What the task requires —
Transcribe the entire player profile below word for word, keeping every line in its original order.

Passage —
______________________________

Personal information
- Date of birth: 21 September 1985 (age 40)
- Place of birth: Belgrade, SFR Yugoslavia
- Height: 1.90 m (6 ft 3 in)
- Position: Defensive midfielder

Senior career*
- Years: Team / Apps / (Gls)
- 2003–2004: Jedinstvo Surčin / 13 / (1)
- 2005–2006: Beograd / 32 / (10)
- 2006–2008: Ethnikos Achna / 22 / (0)
- 2009: Napredak Kruševac / 13 / (5)
- 2009–2010: Partizan / 13 / (0)
- 2010–2012: Rad / 47 / (5)
- 2013–2016: Hapoel Acre / 97 / (5)
- 2016: Voždovac / 16 / (0)
- 2017–2018: Hapoel Ashkelon / 41 / (3)
- 2018: Hapoel Ramat Gan / 14 / (1)
- 2019: Rad / 18 / (1)
- 2019–2022: Proleter Novi Sad / 67 / (3)
- 2022–2023: Novi Sad 1921 / 13 / (2)
- 2023: Zvezdara / 11 / (0)

International career
- 2011: Serbia / 1 / (0)

= Branislav Jovanović =

Serbian footballer (born 1985)

______________________________

Supplied information —
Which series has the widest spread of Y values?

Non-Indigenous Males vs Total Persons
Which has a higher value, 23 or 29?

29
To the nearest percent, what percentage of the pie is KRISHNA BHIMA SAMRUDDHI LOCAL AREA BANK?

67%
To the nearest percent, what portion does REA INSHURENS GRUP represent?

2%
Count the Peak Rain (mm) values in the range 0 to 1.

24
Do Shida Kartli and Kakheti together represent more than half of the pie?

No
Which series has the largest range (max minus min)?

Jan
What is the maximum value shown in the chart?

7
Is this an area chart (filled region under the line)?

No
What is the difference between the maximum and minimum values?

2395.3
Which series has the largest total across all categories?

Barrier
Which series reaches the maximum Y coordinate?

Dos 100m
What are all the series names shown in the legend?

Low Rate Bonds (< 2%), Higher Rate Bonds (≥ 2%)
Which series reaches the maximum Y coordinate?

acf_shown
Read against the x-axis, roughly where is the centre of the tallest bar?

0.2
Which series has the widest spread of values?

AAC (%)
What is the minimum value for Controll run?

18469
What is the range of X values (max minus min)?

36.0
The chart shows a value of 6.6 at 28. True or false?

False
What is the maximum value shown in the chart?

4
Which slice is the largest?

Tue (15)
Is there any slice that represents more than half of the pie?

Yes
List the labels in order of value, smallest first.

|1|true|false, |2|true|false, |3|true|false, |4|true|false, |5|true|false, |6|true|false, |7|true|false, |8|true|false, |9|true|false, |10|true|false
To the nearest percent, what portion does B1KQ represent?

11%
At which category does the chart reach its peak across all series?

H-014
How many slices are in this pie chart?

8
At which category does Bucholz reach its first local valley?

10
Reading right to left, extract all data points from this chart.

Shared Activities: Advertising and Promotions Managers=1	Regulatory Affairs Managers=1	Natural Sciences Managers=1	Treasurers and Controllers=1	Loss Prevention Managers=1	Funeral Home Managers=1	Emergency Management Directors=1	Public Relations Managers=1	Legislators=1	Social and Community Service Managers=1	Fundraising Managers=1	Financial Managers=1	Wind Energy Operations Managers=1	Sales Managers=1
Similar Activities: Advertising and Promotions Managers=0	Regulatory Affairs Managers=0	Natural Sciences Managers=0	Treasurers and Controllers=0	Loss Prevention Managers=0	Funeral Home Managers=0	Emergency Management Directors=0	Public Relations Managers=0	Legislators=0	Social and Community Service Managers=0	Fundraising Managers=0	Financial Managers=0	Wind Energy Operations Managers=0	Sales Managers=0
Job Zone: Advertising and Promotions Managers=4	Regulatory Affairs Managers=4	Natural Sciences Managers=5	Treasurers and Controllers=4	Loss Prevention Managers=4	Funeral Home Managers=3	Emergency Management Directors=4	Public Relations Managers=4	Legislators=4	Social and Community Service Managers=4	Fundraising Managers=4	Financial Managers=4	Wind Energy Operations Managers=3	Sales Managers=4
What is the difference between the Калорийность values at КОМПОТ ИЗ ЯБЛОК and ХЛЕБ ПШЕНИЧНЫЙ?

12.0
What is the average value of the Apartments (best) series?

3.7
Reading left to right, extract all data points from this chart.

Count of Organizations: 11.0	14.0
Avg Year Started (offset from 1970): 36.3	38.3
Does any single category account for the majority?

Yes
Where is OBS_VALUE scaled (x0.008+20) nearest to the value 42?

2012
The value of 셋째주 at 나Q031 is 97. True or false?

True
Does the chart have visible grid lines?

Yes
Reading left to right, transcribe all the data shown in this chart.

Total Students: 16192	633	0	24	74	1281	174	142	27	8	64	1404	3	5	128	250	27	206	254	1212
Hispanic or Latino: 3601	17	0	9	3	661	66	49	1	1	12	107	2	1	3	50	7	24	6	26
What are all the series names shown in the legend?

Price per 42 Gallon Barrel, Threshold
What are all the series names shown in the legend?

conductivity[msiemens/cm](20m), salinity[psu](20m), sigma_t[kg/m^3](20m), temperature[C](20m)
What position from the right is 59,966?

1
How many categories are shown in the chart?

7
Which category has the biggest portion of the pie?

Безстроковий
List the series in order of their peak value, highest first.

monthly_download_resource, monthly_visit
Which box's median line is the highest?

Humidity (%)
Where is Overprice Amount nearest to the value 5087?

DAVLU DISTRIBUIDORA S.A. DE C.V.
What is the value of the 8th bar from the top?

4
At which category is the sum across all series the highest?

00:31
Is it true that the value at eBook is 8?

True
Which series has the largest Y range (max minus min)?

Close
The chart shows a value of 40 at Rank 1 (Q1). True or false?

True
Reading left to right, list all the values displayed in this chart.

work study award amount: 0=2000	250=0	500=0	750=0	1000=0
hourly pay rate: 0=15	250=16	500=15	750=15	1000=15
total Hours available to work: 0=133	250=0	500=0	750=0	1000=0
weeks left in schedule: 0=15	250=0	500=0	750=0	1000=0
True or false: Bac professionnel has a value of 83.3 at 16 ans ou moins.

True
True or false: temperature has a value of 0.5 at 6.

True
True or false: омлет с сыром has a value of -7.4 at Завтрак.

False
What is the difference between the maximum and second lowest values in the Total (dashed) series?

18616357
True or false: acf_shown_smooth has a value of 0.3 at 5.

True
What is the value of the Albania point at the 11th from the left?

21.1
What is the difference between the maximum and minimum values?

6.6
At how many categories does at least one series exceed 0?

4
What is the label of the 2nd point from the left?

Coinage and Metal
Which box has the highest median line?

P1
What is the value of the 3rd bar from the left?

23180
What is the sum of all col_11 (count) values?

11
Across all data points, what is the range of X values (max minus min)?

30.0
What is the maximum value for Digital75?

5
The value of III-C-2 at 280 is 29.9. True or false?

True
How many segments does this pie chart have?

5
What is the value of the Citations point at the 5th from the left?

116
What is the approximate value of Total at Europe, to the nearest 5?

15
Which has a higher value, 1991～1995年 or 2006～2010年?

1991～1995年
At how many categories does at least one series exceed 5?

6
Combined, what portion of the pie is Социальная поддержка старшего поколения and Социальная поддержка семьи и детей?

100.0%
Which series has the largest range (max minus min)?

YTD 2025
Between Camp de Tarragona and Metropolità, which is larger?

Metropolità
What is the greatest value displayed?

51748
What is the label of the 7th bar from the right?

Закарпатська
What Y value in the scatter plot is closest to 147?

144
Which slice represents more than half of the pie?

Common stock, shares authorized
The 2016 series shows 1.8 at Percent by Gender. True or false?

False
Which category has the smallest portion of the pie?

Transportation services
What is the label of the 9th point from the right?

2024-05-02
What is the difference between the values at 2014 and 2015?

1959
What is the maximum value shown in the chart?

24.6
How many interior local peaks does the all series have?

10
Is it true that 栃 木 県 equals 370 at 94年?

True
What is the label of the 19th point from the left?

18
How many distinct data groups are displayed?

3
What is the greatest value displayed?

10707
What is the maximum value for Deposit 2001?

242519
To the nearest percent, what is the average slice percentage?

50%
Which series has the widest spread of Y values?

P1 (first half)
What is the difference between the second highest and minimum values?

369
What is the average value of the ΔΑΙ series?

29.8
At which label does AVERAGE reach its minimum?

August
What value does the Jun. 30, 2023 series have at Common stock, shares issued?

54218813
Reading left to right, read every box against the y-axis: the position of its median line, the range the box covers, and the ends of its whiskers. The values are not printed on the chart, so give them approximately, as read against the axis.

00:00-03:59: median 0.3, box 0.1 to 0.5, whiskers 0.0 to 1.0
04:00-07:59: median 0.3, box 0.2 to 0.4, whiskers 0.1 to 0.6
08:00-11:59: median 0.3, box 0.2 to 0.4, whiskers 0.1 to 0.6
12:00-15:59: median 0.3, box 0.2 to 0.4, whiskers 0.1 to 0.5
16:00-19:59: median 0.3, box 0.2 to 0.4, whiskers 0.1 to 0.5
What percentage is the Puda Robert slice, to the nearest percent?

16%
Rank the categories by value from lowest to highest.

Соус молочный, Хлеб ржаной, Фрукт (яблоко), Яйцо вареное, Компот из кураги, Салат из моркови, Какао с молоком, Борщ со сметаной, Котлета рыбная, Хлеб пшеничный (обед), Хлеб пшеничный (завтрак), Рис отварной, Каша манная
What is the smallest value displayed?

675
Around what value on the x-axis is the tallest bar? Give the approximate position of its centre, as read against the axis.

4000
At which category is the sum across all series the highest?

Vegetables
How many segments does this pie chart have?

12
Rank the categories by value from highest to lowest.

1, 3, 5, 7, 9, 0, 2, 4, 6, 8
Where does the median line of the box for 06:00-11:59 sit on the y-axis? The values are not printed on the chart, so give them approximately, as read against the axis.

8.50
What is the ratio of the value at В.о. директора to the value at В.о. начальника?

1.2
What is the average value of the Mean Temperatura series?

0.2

______________________________

Answer box —
Personal information
- Date of birth: 21 September 1985 (age 40)
- Place of birth: Belgrade, SFR Yugoslavia
- Height: 1.90 m (6 ft 3 in)
- Position: Defensive midfielder

Senior career*
- Years: Team / Apps / (Gls)
- 2003–2004: Jedinstvo Surčin / 13 / (1)
- 2005–2006: Beograd / 32 / (10)
- 2006–2008: Ethnikos Achna / 22 / (0)
- 2009: Napredak Kruševac / 13 / (5)
- 2009–2010: Partizan / 13 / (0)
- 2010–2012: Rad / 47 / (5)
- 2013–2016: Hapoel Acre / 97 / (5)
- 2016: Voždovac / 16 / (0)
- 2017–2018: Hapoel Ashkelon / 41 / (3)
- 2018: Hapoel Ramat Gan / 14 / (1)
- 2019: Rad / 18 / (1)
- 2019–2022: Proleter Novi Sad / 67 / (3)
- 2022–2023: Novi Sad 1921 / 13 / (2)
- 2023: Zvezdara / 11 / (0)

International career
- 2011: Serbia / 1 / (0)

= Branislav Jovanović =

Serbian footballer (born 1985)